Problem to solve.
Look through the lines below for the word "datos", and copy every line that has it.

[Dataset extract Boundary: Start]

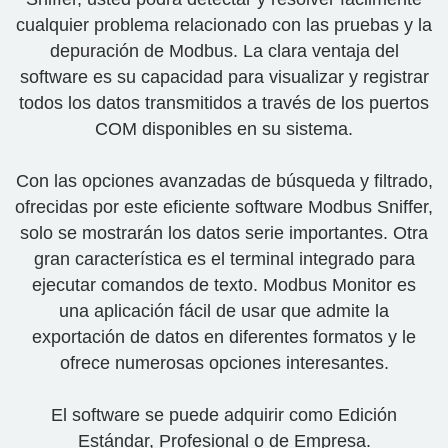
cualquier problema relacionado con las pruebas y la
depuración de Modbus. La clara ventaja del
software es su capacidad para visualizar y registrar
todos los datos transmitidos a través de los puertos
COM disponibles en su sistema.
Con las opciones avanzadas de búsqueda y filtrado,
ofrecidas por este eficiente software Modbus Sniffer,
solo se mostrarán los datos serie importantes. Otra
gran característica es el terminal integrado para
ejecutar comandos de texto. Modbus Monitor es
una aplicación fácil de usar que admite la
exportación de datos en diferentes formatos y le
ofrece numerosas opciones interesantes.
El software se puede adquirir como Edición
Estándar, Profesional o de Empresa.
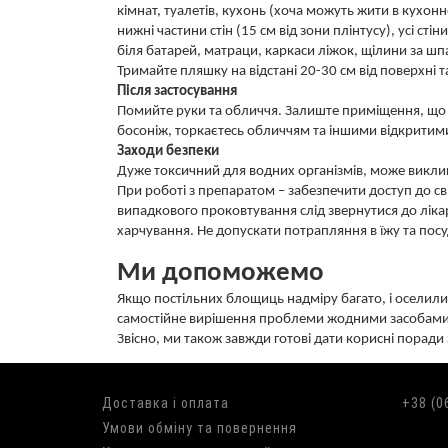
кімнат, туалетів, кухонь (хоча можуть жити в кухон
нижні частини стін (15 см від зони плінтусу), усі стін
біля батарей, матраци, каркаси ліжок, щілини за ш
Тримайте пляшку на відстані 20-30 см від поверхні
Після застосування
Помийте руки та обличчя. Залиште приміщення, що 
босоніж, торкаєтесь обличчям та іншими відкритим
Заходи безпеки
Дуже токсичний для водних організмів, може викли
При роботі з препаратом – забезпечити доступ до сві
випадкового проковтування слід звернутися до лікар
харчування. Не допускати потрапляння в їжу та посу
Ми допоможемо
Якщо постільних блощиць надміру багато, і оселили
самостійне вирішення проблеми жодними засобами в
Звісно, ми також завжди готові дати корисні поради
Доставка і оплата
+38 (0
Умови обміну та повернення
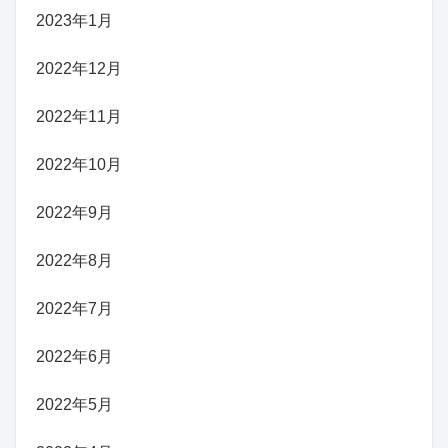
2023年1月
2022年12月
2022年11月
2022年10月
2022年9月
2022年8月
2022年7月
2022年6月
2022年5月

[Dataset extract Boundary: End]
[Dataset extract Boundary: Start]

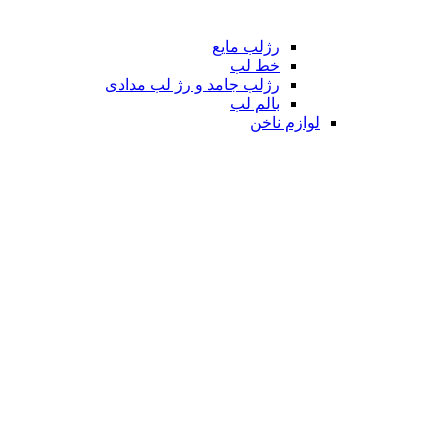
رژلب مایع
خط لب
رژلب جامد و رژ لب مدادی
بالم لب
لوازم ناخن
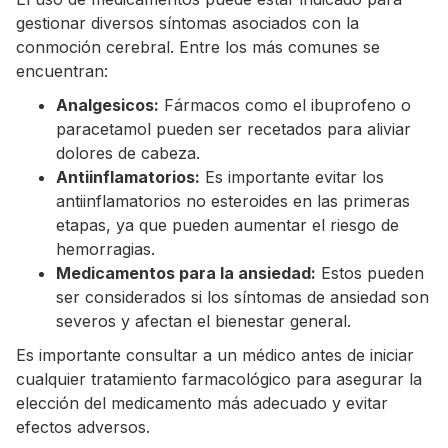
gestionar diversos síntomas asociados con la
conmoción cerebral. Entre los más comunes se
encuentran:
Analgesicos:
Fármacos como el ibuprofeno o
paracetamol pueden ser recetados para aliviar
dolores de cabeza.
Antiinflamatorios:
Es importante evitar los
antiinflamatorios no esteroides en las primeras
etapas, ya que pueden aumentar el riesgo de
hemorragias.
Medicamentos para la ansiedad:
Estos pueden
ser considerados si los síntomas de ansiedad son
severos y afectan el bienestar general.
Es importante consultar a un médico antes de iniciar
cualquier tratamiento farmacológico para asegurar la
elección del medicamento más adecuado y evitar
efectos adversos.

[Dataset extract Boundary: End]

Written answer.
todos los datos transmitidos a través de los puertos
solo se mostrarán los datos serie importantes. Otra
exportación de datos en diferentes formatos y le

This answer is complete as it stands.